Segue il periodo che va dal gennaio 2011 all’ottobre 2012, in cui il tasso di inflazione è stato sistematicamente maggiore dell’obiettivo di almeno venti punti base. Si noti che entrambi gli intervalli temporali sono successivi alla Grande Crisi del 2008, che ha segnato l’inizio di una fase straordinaria per la politica monetaria, ancora in corso. Inoltre, non basta guardare solo alla dinamica dei prezzi, ma il giudizio deve formarsi anche rispetto alla crescita economica; se prezzi anemici andassero a braccetto con una soddisfacente dinamica della produzione, avremmo una congiuntura economica che non a caso gli economisti battezzano di buona disinflazione: se la produzione cresce e i prezzi no, i cittadini non possono che essere soddisfatti. Purtroppo non è questo il caso dell’Unione europea: considerando come soddisfacente una crescita economica intorno al 2%, sono almeno 50 mesi che le performance europee sono inferiori. Quindi siamo in uno scenario di cattiva disinflazione. Dunque occorre interrogarsi sulla perdurante inefficacia della politica monetaria. La politica monetaria è impotente quando il sistema economico è caratterizzato da una trappola della liquidità, intesa come assenza di effetti dell’espansione monetaria sulle scelte di consumo e di investimento di individui ed imprese. L’Unione europea sembra essere in una fase di uscita dalla trappola della liquidità; Draghi ha ricordato i dati sulla produzione, sui consumi, ma anche quelli sugli aggregati monetari e sul credito. L’espansione monetaria si associa in modo positivo sia alle variabili reali che a quelle monetarie e creditizie; condizione necessaria, ancorché non sufficiente, per parlare di un ritorno verso la normalizzazione del ciclo economico. Ma la normalizzazione non appare né matura né definitiva. Cosa può fare la Bce per contribuire alla definitiva uscita dalla trappola della liquidità? La risposta dipende dalle possibilità che la Bce ha di influenzare efficacemente le aspettative attraverso la sua condotta. La condotta della Bce si basa su una regola monetaria, che è definita in termini di obiettivi e strumenti. Quindi la domanda diviene: potrebbe essere utile cambiare la definizione degli obiettivi che guidano la Bce e il disegno degli strumenti con cui tali obiettivi vengono perseguiti? La risposta della Bce è chiara: la regola di politica monetaria viene confermata; se necessario, verrà irrobustita.

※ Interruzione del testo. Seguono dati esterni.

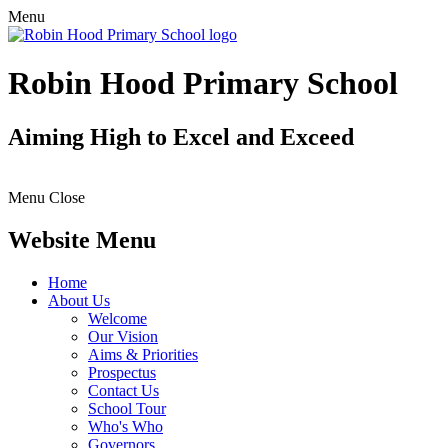
Menu
Robin Hood Primary School
Aiming High to Excel and Exceed
Menu
Close
Website Menu
Home
About Us
Welcome
Our Vision
Aims & Priorities
Prospectus
Contact Us
School Tour
Who's Who
Governors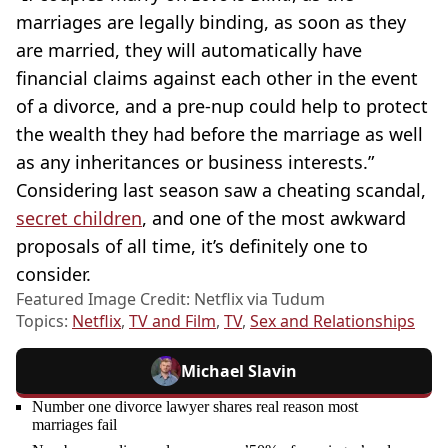
marriages are legally binding, as soon as they
are married, they will automatically have
financial claims against each other in the event
of a divorce, and a pre-nup could help to protect
the wealth they had before the marriage as well
as any inheritances or business interests.”
Considering last season saw a cheating scandal,
secret children
, and one of the most awkward
proposals of all time, it’s definitely one to
consider.
Featured Image Credit: Netflix via Tudum
Topics:
Netflix
,
TV and Film
,
TV
,
Sex and Relationships
Michael Slavin
Number one divorce lawyer shares real reason most
marriages fail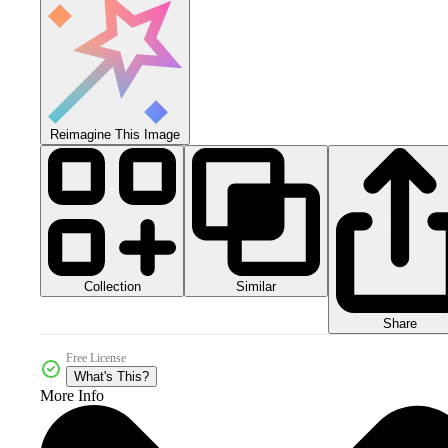
Reimagine This Image
Collection
Similar
Share
Free License
What's This?
More Info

Dunque al momento viene confermato l’obiettivo di inflazione, nonché l’articolazione degli interventi. Quindi i tassi rimangono allo zero, ma non si escludono esplorazioni nel territorio negativo. Le operazioni in titoli pubblici continueranno nei modi e nei tempi definiti, ma la Bce è pronta a modificarne perimetro e tecniche, ove necessario. La conferma della regola monetaria può essere giudicata una scelta conservativa, a conferma del fatto che le banche centrali sono caratterizzate da una bassa propensione al rischio, in ragione della necessità di stabilizzare il proprio patrimonio di reputazione. Allo stesso tempo però, la sola esistenza di una regola monetaria dà un contributo alla stabilità sistemica, europea e mondiale, molto maggiore rispetto a quello oggi offerto dall’altra grande banca centrale, la Fed. L’assenza di regole monetarie è una tossina per i mercati, nazionali e internazionali, che si riverbera fuori dai confini, quando l’indisciplina caratterizza il Paese che produce la maggior valuta di riserva internazionale, cioè il dollaro. Non a caso la Bce ricorda che le incognite sulla solidità della ripresa economica nascono soprattutto fuori dall’area domestica e che il tasso di cambio rimane un canale di trasmissione cruciale e sensibile. A buon intenditor, poche parole.